## Assignment
What are the lines, word for word, from the line with "3: (362, 168)" up to and including the line with "29: (63, 12)" in the records below? Omit the pictures.

*** Data shown Section Begins ***

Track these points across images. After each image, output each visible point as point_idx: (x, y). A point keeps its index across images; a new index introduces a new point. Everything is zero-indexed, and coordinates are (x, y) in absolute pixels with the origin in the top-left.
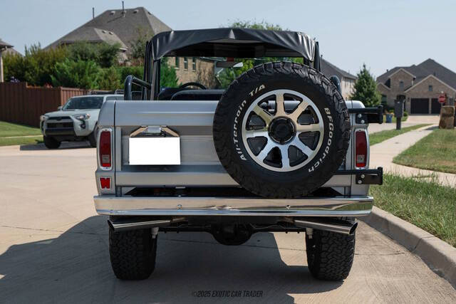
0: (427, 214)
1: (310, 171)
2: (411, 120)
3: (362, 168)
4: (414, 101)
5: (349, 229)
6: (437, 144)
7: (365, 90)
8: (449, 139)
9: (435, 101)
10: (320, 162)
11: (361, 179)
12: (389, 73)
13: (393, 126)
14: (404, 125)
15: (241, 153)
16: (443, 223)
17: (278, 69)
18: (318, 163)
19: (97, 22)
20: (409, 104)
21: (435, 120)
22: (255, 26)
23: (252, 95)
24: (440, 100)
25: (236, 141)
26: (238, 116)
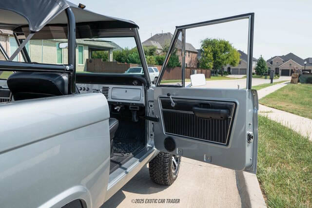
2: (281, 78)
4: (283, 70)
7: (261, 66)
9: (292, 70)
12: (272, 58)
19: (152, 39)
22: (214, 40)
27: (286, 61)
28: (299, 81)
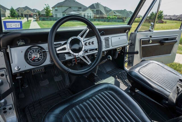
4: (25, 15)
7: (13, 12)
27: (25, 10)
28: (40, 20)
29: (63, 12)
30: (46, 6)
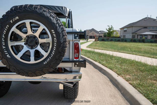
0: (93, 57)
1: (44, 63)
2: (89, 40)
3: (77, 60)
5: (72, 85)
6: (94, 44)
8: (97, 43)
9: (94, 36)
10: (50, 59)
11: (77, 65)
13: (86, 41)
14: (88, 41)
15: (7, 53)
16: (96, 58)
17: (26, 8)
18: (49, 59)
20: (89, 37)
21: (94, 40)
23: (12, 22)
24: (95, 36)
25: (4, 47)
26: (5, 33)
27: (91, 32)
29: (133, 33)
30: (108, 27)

*** Data shown Section Ends ***
*** Data shown Section Begins ***

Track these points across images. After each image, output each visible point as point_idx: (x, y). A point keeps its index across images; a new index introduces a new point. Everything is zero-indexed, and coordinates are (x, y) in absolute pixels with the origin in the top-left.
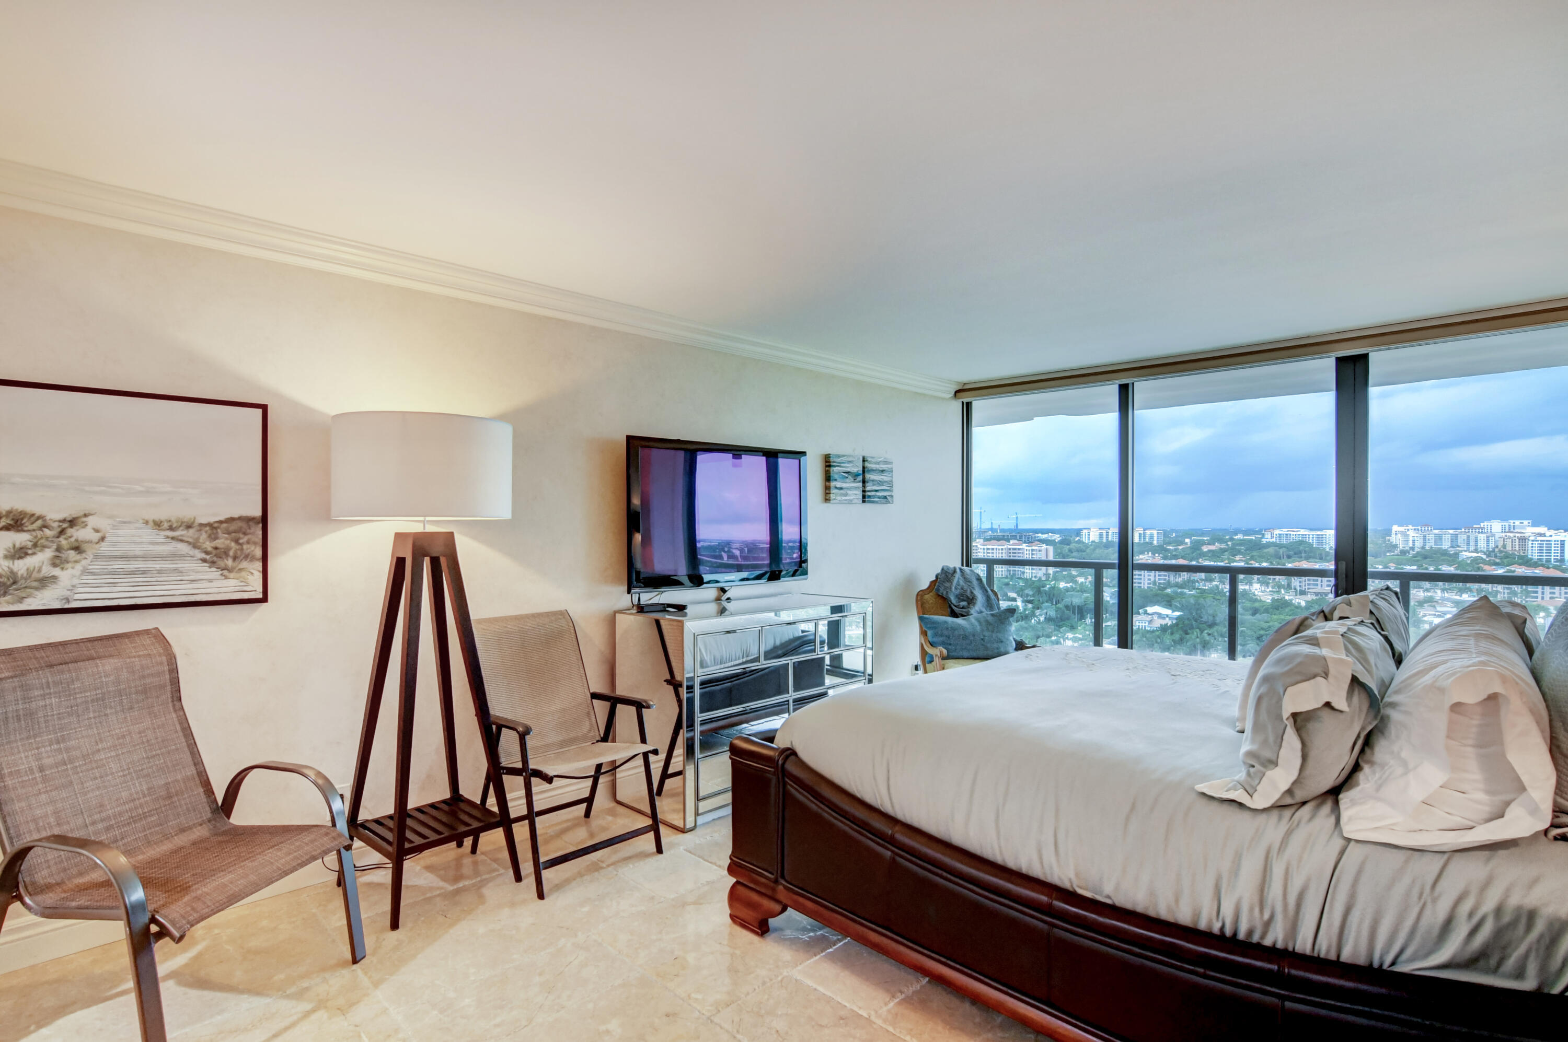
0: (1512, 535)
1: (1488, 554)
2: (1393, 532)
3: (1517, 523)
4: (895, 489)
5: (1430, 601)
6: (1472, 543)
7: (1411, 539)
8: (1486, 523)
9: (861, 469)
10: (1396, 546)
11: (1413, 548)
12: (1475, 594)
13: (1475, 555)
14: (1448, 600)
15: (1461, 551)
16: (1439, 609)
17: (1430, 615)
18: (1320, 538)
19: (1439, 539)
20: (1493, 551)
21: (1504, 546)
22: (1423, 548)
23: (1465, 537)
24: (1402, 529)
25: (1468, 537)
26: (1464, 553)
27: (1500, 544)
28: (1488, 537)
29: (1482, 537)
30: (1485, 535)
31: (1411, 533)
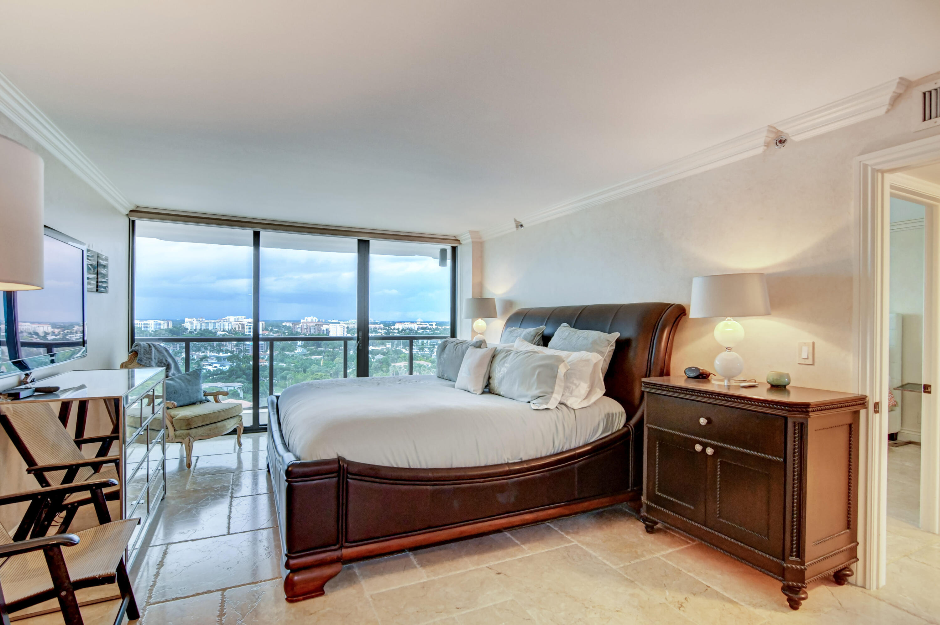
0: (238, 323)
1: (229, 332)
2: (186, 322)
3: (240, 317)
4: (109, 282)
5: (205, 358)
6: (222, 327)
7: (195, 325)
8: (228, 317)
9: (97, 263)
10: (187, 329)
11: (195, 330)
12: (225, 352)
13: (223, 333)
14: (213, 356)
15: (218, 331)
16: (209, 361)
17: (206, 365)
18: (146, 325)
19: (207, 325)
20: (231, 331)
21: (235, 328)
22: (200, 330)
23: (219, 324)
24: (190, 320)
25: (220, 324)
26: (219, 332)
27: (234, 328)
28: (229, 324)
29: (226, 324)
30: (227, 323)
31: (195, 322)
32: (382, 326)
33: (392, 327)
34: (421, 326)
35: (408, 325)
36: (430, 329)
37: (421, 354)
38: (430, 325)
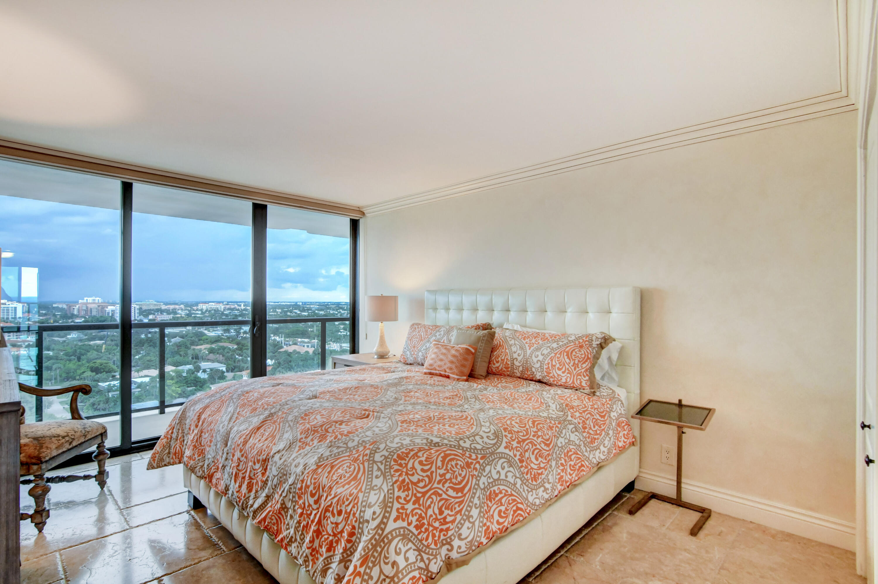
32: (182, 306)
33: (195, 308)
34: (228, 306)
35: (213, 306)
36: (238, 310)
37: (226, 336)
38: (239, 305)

*** Data shown Section Ends ***

## Solution
3: (362, 168)
4: (414, 101)
5: (349, 229)
6: (437, 144)
7: (365, 90)
8: (449, 139)
9: (435, 101)
10: (320, 162)
11: (361, 179)
12: (389, 73)
13: (393, 126)
14: (404, 125)
15: (241, 153)
16: (443, 223)
17: (278, 69)
18: (318, 163)
19: (97, 22)
20: (409, 104)
21: (435, 120)
22: (255, 26)
23: (252, 95)
24: (440, 100)
25: (236, 141)
26: (238, 116)
2: (281, 78)
4: (283, 70)
7: (261, 66)
9: (292, 70)
12: (272, 58)
19: (152, 39)
22: (214, 40)
27: (286, 61)
28: (299, 81)
4: (25, 15)
7: (13, 12)
27: (25, 10)
28: (40, 20)
29: (63, 12)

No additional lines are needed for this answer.